8/17/2012
Shrine with ritual script &Blessing Candle |
The working was performed as planned, in the middle of a calm afternoon. It was a very interesting, and quite possibly unique occasion. As of this writing I still await news of any outcomes from the rite, so no one was so godstruck that they had to write. That doesn’t mean that things haven’t precolated, and I hope to get further news of results.
The event allowed us one long block of time - some three hours with a break. Since we needed both handicraft time, instruction time and time to prep for the ritual working itself this was actually a good thing. In the end we concluded well under the allotted time.
Since this working involved crafting paper shrine-talismans we chose a covered space in which to work. We assembled a square of rustic tables, and everyone received one of the talisman cards, a ritual handout and a small candle in glass. Everyone likes ‘take-aways’, and putting some objects into people’s hands drew them immediately into the participation mystique required to make a real magical rite work in a festival setting.

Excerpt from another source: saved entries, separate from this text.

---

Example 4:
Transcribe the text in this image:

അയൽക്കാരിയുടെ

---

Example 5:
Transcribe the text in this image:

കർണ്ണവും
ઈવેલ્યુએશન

The simple Hallows of the rite. |
I spent a good deal of time discussing personal intentions. Within the three main intentions of the rite - proesperity, Healing or Inspiration - each participant was to devise a personal and specific goal. I didn’t give a sub-workshop on sigilization. The shrine-forms had a box for the intention, and I suggested that if they couldn’t devise a bind-rune or reduction-sigil they might use the old hoodoo trick of writing the intention statement from each of the four sides. Every one of those methods was used by someone in the group.

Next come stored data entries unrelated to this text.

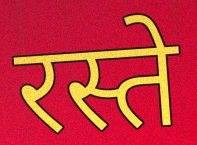
रस्ते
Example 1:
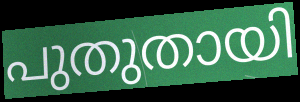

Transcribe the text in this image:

പുതുതായി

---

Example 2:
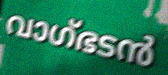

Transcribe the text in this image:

വാഗ്ഭടൻ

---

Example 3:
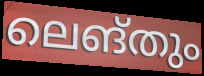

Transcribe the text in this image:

ലെങ്തും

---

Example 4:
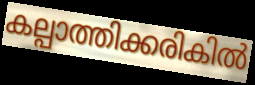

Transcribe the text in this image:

കല്പാത്തിക്കരികിൽ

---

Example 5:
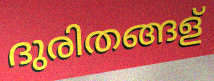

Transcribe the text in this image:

ദുരിതങ്ങള്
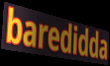
baredidda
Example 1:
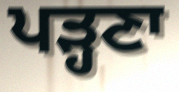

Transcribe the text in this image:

ਪੜ੍ਹਣਾ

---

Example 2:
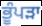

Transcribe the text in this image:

ਭੂੰਪੜਾ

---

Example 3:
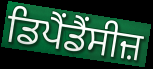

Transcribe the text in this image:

ਡਿਪੈਂਡੈਂਸੀਜ਼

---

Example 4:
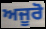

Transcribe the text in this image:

ਅਜੂਰੋ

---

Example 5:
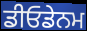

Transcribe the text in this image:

ਡੀਓਡੇਨਮ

The assembled folk were of many levels of skill, from very new ADF members with outside metaphysical backgrounds, to experienced ADF seers, to one of our small ADF/OTO crossovers, and another lodge member come to have a look. However people prepared their shrines, and we were ready in good time for the second portion of the work.
I remember Isaac Bonewits speculating about ‘thinking outside the circle’, using other ritual shapes for group work. Yes, I know that Masonic rites have been worked in squares for centuries, but Isaac was as much a neopagan as me, and our millieu was the circular group ritual. We’ve certainly moved past that in ADF. Many of our group rites are worked in horshoes and rectangles. Here was a practical magic rite worked at a square of camp tables. Allow me to hope that Isaac would have been pleased.
The performance of the rite went well, in my opinion. The short opening and closing was acceptable because most participants were familiar with the larger forms of ADF ritual. The invocations were normal, with nice loose incense offerings onto charcoal instead of less-impressive stick-incense offerings.
The one-lot ogam omen for the rite was Tinne - the ingot, the bar of iron, given to the holly tree, and sometimes glossed ‘mastery’.
The most challenging moment involved the chanting of the ‘conjuring words’. Each of the three intentions were given sets of irish words as the ‘barbarous names’, or ‘old speech’ of the spell. As the people were receiving the Blessing, in the form of having their candle lit by L or I, we began an intonation, setting up a chord. Within that chord each intoned their conjuring words. As I passed behind each seat, carrying the candle with the blessing-fire, I focused on the shrine, and chanted the specific words for each seat along with the sitter.
When I described this process in the pre-ritual briefing I was met with scepticism by the experienced ritualists. Like “you think this will be what?” In performance, it rocked. It was a fairly bardic crowd, so a harmonic, trancey chord came easily. There were three sets of words, so everyone could hear someone else chanting their three. The firelighters helped each in turn find their Irish pronunciations, and a really nice buzz was set up.
With all the candles lit, we called the six spirits of the charms. This went well, and I had a satisfactory feeling of getting the presence and attention of the Courtiers. My greatest confusion about this spell-model remains to what degree it is a rite of summoning, and to what degree it is a rite that more simply puts in a call to spirits already prepared to give aid. Nevertheless they came and received their small offerings, with offerings of greater to come.
The most important change I’ve made in the form has been to discard the upright ‘shrine’ object in favor of a conjuring circle that lays flat. Not only does this resonate better with tradition forms, but it doesn’t blow over in slight breezes. Note the bits of post-it used to secure the shrines to the tables in the photos... why didn’t they put them on the back?